A new HVS analysis by Comptroller Brad Lander noted that north of 3,000 rent stabilized apartments were deemed dilapidated or uninhabitable in 2023. And at a recent City Council hearing, the New York City Department of Housing Preservation and Development estimated that about 1,730 apartments renting for $1,500 or less had been held off the market for a year or more. 

In June 2019, New York passed the Housing Stability and Tenant Protection Act (HSTPA), multi-part legislation that eliminated most avenues for landlords of stabilized buildings to increase rents between tenancies.

“I worked very hard to negotiate the HSTPA in 2019 and I am not supportive of anything that’s going to undermine that work that we did,” Kavanagh told City Limits Tuesday. 

But the Senate did signal that it is open to increasing the cost of renovations, known as Individual Apartment Improvements (IAIs), that can go toward a rent increase. The current cap is $15,000 over 15 years, and rents can increase 1/168th or 1/180th of the cost, depending on the building size.  
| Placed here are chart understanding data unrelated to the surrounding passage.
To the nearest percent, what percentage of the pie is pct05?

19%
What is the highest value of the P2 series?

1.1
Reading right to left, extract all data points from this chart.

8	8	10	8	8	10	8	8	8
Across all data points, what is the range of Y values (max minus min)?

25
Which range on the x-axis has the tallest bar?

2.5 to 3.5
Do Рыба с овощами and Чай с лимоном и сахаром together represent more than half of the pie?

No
“For starters there’s been some inflation since 2019, so certainly if you want to have something that’s functionally equivalent you’d raise [it] a little bit,” Kavanagh said. The Senate also proposed a $40 million fund to bring apartments in small stabilized buildings up to code.
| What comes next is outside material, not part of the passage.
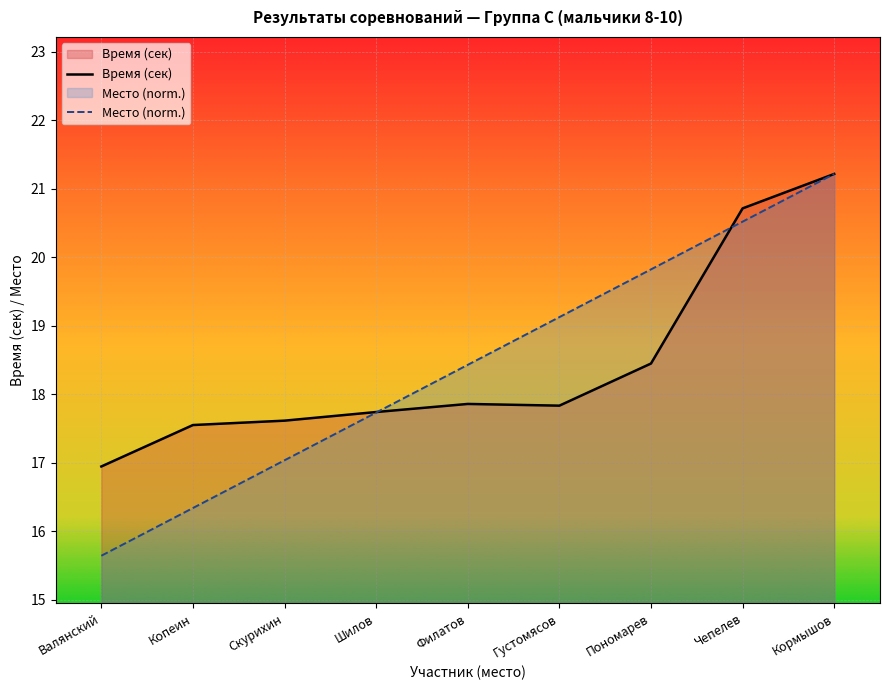

What position from the left is Валянский?

1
Ellen Davidson, a staff attorney with the Legal Aid Society who lobbies for her organization’s priorities in Albany, said she was open to an adjustment for IAIs. “I do think that maybe it should have been tied to inflation,” she said. 

But Jay Martin of the Community Housing Improvement Program, which has pushed for a rent reset following tenancies of at least a decade, dismissed the IAI language and repairs fund in a statement as “insufficient.” 

Sherwin Belkin, a partner with Belkin Burden Goldman LLP who represents landlords, said increasing the IAI cap without allowing a larger share to go toward rent increases would be like “giving ice in the winter.” 

Weeks ahead 

Cea Weaver, campaign coordinator for the statewide tenant coalition Housing Justice for All, took a harder line on IAIs, pointing to the small number of low-cost apartments held offline for a year or more identified in the HVS. 

“There’s no reason to change wholesale policy for hundreds of thousands of apartments for such a small problem,” she said. 

Looking ahead, Weaver added, her coalition is focused on a housing deal that includes statewide good cause eviction protections. Allowing localities outside of New York City to opt into the program would not be acceptable, she said. Nor would a version of good cause with exclusions beyond owner-occupied buildings with less than four units. 

The Senate budget proposal includes the words “good cause,” albeit linked to a New York City tax incentive. The Assembly proposal doesn’t use those exact words, but Weaver said she was heartened by their use of the word “statewide.”

“Given the pressure to make a New York City-only version of the policy, the word ‘statewide’ is pretty important,” she said.